Use of Vision Transformer (ViT) models: future work could investigate the replacement of CNNs with ViTs, attention-based models that provide competitive results in medical imaging, especially in fine lesion detection [
43].
Deployment of generative models (GANs): GANs can be used to generate synthetic medical images, increasing training sets and improving model generalization, especially in sparse or imbalanced classes [
44].
Recommended solutions to address classification challenges included the use of advanced data augmentation strategies [
2,
26], such as rotation, flipping, contrast adjustment, and scaling, to artificially increase dataset diversity and improve model generalisation. Additionally, explainability techniques were applied, most notably
Gradient-weighted Class Activation Mapping (Grad-CAM), which generates visual heatmaps to highlight the regions within an image that influenced the model’s prediction. These methods help identify potential sources of error and improve transparency, making CNN-based decision systems more interpretable for clinicians.
5. Conclusions
In this study, a biomimetic Deep Learning-image classification model based on CNNs was proposed to automatically identify GI lesions from endoscopic images. Several deep learning models for automatic classification of gastrointestinal polyps in endoscopic images were compared. It was performed to identify the architecture that provides the best results in accuracy and generalization ability. Actual state-of-the-art CNN models such as ResNet50 [
16], DenseNet121 [
17], MobileNetV2 [
24] were used for training. Moreover, other architectures were also tested; some returned worse results due to overfitting.
Results show that the ResNet50 model obtained the best accuracy on the validation set, followed by MobileNetV2 and DenseNet121. The models were evaluated by accuracy and confusion matrix, and their performances were compared in the previous chapter.

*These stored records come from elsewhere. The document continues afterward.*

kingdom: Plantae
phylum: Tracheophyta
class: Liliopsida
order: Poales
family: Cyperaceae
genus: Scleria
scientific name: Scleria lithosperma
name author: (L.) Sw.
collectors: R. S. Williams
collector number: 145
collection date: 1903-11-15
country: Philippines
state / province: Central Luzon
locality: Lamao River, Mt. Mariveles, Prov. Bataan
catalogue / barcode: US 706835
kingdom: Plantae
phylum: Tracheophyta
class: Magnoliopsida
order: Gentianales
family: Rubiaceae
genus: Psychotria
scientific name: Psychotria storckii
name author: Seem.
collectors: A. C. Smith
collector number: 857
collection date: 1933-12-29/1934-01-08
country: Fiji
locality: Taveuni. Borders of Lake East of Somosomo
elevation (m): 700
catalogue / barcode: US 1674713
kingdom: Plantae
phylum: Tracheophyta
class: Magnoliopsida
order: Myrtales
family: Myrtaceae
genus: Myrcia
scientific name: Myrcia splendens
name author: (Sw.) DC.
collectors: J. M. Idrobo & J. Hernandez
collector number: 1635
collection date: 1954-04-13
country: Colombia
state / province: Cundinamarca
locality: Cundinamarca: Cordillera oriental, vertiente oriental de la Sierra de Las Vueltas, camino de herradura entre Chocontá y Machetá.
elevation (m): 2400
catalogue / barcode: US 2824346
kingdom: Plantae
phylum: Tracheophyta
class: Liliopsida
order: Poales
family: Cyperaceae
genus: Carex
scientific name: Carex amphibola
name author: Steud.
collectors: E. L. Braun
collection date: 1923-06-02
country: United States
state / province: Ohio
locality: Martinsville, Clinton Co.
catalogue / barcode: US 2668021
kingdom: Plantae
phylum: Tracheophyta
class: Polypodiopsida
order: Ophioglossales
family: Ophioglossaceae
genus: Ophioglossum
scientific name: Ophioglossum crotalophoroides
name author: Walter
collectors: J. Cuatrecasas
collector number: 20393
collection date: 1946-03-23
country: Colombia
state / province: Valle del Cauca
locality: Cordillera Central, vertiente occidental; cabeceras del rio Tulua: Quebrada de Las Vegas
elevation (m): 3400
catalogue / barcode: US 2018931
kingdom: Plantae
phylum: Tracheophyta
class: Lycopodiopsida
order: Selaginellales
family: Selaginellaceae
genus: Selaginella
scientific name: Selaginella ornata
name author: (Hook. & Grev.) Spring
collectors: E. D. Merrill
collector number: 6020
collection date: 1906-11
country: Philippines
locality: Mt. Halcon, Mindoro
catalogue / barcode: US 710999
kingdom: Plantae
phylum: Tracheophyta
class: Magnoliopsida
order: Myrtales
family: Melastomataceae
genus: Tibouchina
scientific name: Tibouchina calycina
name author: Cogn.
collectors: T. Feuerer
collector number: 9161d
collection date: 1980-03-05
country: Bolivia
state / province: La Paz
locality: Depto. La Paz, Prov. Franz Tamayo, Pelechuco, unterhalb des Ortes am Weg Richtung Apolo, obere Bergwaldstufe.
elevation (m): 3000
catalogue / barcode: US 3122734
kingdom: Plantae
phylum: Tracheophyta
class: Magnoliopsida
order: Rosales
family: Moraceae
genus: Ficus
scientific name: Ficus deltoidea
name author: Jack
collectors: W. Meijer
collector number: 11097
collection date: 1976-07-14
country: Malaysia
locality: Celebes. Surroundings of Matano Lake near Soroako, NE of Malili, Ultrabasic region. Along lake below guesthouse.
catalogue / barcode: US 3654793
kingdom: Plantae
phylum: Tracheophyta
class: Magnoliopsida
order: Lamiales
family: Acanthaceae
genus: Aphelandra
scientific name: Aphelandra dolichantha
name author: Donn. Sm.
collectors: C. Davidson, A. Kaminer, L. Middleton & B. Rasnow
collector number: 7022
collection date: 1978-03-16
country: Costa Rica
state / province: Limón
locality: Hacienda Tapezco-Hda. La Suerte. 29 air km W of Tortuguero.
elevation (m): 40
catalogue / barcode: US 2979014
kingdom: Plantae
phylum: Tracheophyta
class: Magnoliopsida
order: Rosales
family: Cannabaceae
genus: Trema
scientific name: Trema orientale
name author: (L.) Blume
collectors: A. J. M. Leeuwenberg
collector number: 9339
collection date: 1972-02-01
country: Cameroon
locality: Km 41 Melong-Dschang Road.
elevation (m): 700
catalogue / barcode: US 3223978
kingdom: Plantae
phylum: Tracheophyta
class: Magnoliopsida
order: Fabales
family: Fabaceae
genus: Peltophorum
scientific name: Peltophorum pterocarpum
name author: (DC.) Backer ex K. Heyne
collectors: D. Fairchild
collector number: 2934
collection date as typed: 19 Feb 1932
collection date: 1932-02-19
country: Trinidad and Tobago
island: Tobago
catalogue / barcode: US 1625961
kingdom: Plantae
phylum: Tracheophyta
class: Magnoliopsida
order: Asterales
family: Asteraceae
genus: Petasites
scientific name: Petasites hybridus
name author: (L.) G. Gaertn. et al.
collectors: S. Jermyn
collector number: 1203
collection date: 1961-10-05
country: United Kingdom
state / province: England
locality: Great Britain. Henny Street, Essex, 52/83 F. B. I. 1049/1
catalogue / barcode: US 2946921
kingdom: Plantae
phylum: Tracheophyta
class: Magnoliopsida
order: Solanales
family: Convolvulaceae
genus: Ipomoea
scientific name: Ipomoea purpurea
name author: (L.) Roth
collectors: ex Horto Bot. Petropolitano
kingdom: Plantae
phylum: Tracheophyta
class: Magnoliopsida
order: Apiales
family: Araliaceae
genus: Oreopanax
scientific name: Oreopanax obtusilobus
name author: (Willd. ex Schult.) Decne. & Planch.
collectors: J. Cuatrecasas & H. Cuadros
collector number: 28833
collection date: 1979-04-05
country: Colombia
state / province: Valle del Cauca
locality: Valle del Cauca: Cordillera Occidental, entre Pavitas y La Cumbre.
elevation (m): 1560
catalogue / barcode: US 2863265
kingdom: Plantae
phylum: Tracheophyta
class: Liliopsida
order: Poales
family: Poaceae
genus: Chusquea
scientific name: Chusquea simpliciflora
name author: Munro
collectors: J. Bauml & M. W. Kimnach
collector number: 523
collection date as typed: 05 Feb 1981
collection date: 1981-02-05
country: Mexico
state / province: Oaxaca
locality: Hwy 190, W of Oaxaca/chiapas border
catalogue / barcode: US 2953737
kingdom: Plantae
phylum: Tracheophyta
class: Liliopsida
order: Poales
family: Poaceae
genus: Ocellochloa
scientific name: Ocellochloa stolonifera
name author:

To assist users such as physicians, in
Figure A1d, an interface was also designed that allows the selection of one of the trained models mentioned above. The interface allows the user to select an image that they wish to assign to a class and visualize which class the image belongs to, based on the previously selected model.
Even though the training time was significant (between 2 and 4 h for each model), some stable results were obtained, and the differences between the accuracy on the training and validation sets were small for the well-optimized models, indicating good generalization.
In practice, the models performed well even on consumer-grade hardware, being tested on a Lenovo IdeaPad Gaming 3 laptop (RTX 3050, i5-12500H). The average inference time for an image was under one second, allowing these systems to be integrated into a real-time workflow without significant differences.
It was observed that most classifications were correct, especially for classes well represented in the training data. Classes with large variations or few examples were harder to classify, indicating the need for additional data.
In conclusion, this research presents a biomimetic AI-based pipeline for medical image classification, demonstrating potential for aiding colorectal cancer screening and improving diagnostics in clinical environments.